What if you are both right? Maybe there was a time frame (early TOC) where plain was more prevalent and then painted ones came into style (early teens?) and outnumbered the plain ones. Nothing to back that up, just a thought.

and here is a page from a 1918 CCM catalog:

View attachment 87166


----------



## pelletman (Mar 6, 2013)

That is true.  I like and see mostly pre TOC stuff


----------



## rustyspoke66 (Mar 6, 2013)

I know for sure I have had at least four different era wood rim bikes and all of them had original painted rims but with close to 90% of the paint gone. starting with My 1895ish Napoleon which had blue and black painted rims, My 1922 Columbia which had green and black and so on. I have also noticed that most bicycle specs when you come across them the rims are offered Painted not natural wood. Basically I think paint was a way to dress the rims up and protect them. I'm not saying they were not offered in natural but in the short time I have been into collecting the earlier bicycles I have found painted rims most of the time. I will compile some actual catalog pages to back up this theory a little better. love that sample chart above!


----------



## rustyspoke66 (Mar 6, 2013)

Looks like Racycle 1907, Columbia 1900 and many years of Sears bicycles all had painted wood rims for sure. There should be more to add to the list but I guess my point is that it seems like most of the bikes guys are putting the new clincher 700c wood rims on may have came originally with painted wood rims. I guess the important thing is that everyone ends up with what the want and has fun. I know retail is about 99.00 each for the P35 rims but I do not know what they charge for the wood/carbon fiber rims. Plenty of catalogs to look at in this link, I'll try to post some stuff this week as well.
http://thecabe.com/vbulletin/showthread.php?23765-catalog-challenge!&highlight=catalog
http://thecabe.com/vbulletin/album.php?albumid=1085


----------



## Gary Mc (Mar 7, 2013)

rustyspoke66 said:


> I guess the important thing is that everyone ends up with what the want and has fun. I know retail is about 99.00 each for the P35 rims but I do not know what they charge for the wood/carbon fiber rims.

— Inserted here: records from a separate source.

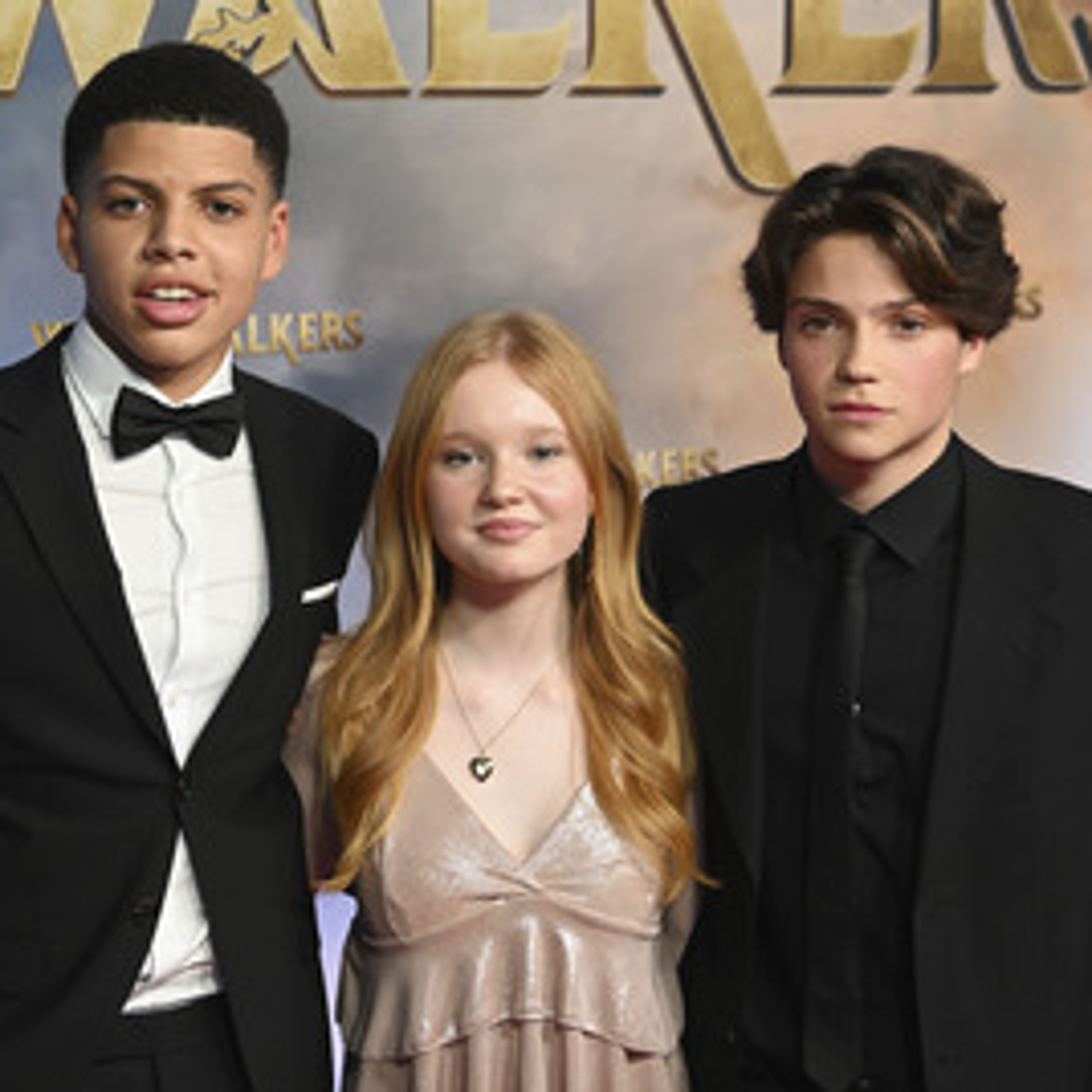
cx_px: 515
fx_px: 3212
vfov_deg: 19.3
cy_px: 579
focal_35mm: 90
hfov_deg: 19.3
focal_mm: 63
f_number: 5.6
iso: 800
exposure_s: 1/160
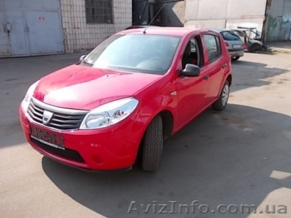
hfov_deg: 63.4
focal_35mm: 28
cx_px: 146
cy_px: 109
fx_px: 235
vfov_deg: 49.7
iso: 80
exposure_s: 1/500
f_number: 2.7
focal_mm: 4
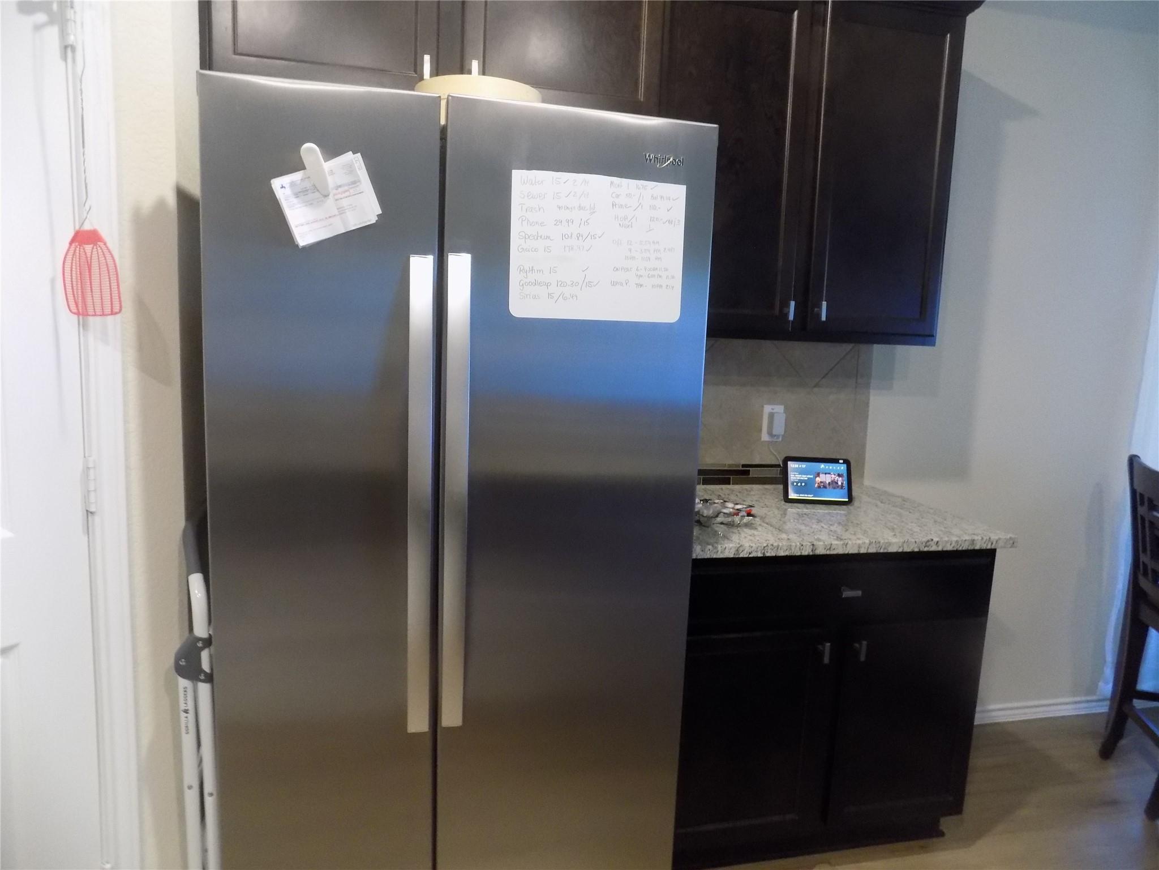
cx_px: 580
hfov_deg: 73.9
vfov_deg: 58.9
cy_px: 435
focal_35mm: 23
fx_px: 770
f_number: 3.1
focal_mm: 4
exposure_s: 1/8
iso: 400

Ghisallo wood/carbon fiber rims are $195 each.  I just bought a new set of Velocity Blunt 35s (replaced P35s) on ebay for $45 each.  To me if you are going to paint them go with the P35 option.  If you just want the natural wood look, I love the wood/carbon fiber option offered by Ghisallo.  And I completely agree with "important thing is that everyone ends up with what they want and has fun".  My Hartford I just wanted the wood look for fun & to see the look on peoples faces who have never seen wood wheels outside of a book so went Ghisallo wood/carbon fiber option. I got the added carbon so I could run 55-60 lbs pressure in the tires.  On my Stutz, I wanted to paint them to get the look of the bike I wanted so I opted for the Blunt 35's.  To me it's about preference and having fun with it.  

I have old TOC catalogs that show both painted & natural rims.  I'll try to dig them out. One thing I have noticed is predominance of racers had natural wood whereas roadsters had painted.

Here's the Ghisallo's.


----------



## filmonger (Mar 7, 2013)

*RE: Wooden rims*

First - I would like to say that it was a cool video.... secondly, I would like to say everyone is right to a degree so far. P-35's are cheaper and fit the bill very well, Modern clincher wood rims are great but only can take pressures up 65psi otherwise you are very likely to have the side of your rim splinter. Modern wooden clinchers with metal inserts ( Stutzman ) or Carbon ( Ghisallo ) are designed so that the wooden rims can take higher tire pressures of modern tires.

Now - as far as how vintage wooden rims would have appeared ( Painted, Varnished, Cladded ).... This mainly depended upon costs of the day as well as appearance ( style - trends ) of the day. Wood was used with early rims because they were fairly cheap to make and the materials were easy to obtain. Bicycles produced in the 1890's and early 1900's were very cost conscious as it was all about the bottom line during the boom. Though, Europeans frowned on wooden rims - this changed once they found how versatile they were. 

I think you will find there were quite a few variations on wood rim appearances - but these were mainly due to style - as most wood rims of the day were protected fairly well once varnished , painted or cladded.

I have attached a few pics showing these variations....


----------



## Iverider (Jan 13, 2014)

Thought I would bump his thread just for fun and to add that anyone wondering how a velocity blunt 35 stacks up to a singletube 28" rim they are nearly identical in profile save for a very narrow flat spot that runs the radius of the blunt and the drilling pattern on the blunt lies more along the equator of the rim (I there is such a thing). They are durn near if not exactly the same diameter. The blunt is a 29er rim (700c size or 622mm bsd)


----------